The two easiest ways to put more money toward a mortgage are to set up automatic payments from a bank account or use the lender's website, explains Jerald Banwart, senior vice president of customer operations at Wells Fargo Home Mortgage in Des Moines, Iowa.

Automatic payments can be made monthly, bimonthly or biweekly to match the borrower's employment pay periods, if that's the borrower's choice.

Extra money can also be paid in other ways. Banwart says borrowers can add an additional sum to a scheduled payment, mail in an extra check between payments, call the bank's customer-service telephone number, or even walk into a branch and arrange the transaction in person with a teller.

Technically, what most homeowners think of as an extra payment isn't really a payment because it's not one of the scheduled installments. Rather, it's extra money applied to principal, called "curtailment" in bank parlance.

Borrowers generally can apply extra funds to principal as long as their loan is current, meaning all the scheduled payments are up to date, adds Vicki Parry, assistant vice president of mortgage and equity servicing at Navy Federal Credit Union in Vienna, Va.

If a prior payment is late, has been missed, or the loan is delinquent, the extra funds must be applied to make up that difference before additional principal can be paid.

It's different for an escrow or impound account used for property taxes and homeowners insurance. Banwart says a shortfall there can be paid in a lump sum or spread over a number of future payments, but it needn't be made up in full before additional sums can be applied to principal.

Borrowers who want to send in extra money don't need to call the lender or loan servicer ahead of time.

That said, communication is crucial to ensure the additional funds are applied to principal and not to the next scheduled payment.

"As long as you have a way of telling us either via a coupon or online or through the branch, you can be assured it will be done correctly," Banwart says. "It's when you just send in a check and don't say what to do that issues can arise. We're doing our best to guess what you wanted."

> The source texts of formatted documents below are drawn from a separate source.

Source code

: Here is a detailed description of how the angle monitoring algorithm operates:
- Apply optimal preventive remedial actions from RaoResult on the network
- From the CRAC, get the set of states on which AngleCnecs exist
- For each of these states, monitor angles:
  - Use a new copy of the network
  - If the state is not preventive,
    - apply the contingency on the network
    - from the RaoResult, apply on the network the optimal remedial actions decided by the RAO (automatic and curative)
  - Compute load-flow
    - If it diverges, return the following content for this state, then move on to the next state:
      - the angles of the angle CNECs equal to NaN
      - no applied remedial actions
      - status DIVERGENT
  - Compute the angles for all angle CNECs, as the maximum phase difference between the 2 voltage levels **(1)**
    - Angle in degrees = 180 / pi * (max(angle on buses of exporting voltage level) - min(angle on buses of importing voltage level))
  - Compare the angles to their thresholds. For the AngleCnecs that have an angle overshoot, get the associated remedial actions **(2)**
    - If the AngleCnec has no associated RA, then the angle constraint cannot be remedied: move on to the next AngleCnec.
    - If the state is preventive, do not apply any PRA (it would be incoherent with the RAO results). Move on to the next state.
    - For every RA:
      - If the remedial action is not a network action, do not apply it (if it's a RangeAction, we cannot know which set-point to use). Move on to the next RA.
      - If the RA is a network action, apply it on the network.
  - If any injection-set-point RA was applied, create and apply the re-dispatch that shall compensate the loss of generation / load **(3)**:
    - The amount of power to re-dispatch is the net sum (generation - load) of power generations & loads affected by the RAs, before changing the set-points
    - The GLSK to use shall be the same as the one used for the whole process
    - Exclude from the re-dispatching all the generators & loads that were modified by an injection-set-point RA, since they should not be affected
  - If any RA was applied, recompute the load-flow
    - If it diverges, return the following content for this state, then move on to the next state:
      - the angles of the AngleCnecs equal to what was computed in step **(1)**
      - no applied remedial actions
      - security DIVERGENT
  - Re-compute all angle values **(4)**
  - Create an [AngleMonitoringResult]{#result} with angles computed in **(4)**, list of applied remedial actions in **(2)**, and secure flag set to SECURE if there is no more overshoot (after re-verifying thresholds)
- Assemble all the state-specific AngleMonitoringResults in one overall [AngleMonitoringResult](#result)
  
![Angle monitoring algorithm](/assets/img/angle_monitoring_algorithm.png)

Two situations likely to cause confusion: The borrower wants to pay an extra amount exactly equal to the scheduled payment, or the borrower wants to pay an extra amount right before the next scheduled payment is due.

Borrowers who want to apply a relatively large extra sum to their principal — perhaps because they've received an inheritance, bonus or other windfall — can do so, but a few cautions are in order. Some lenders limit the amount that can be paid online to protect against fraud or a typographical error. Wells Fargo, for instance, caps online principal curtailment to $99,999 per transaction, in part to guard against customers accidentally trying to pay $100,000 instead of $10,000.

Another caveat is that the additional money can't equal or exceed the loan balance, according to Hugh Suhr, a spokesman for SunTrust Mortgage in Atlanta. A loan-payoff figure is a moving target because of interest calculations, and is best discussed with the bank in advance.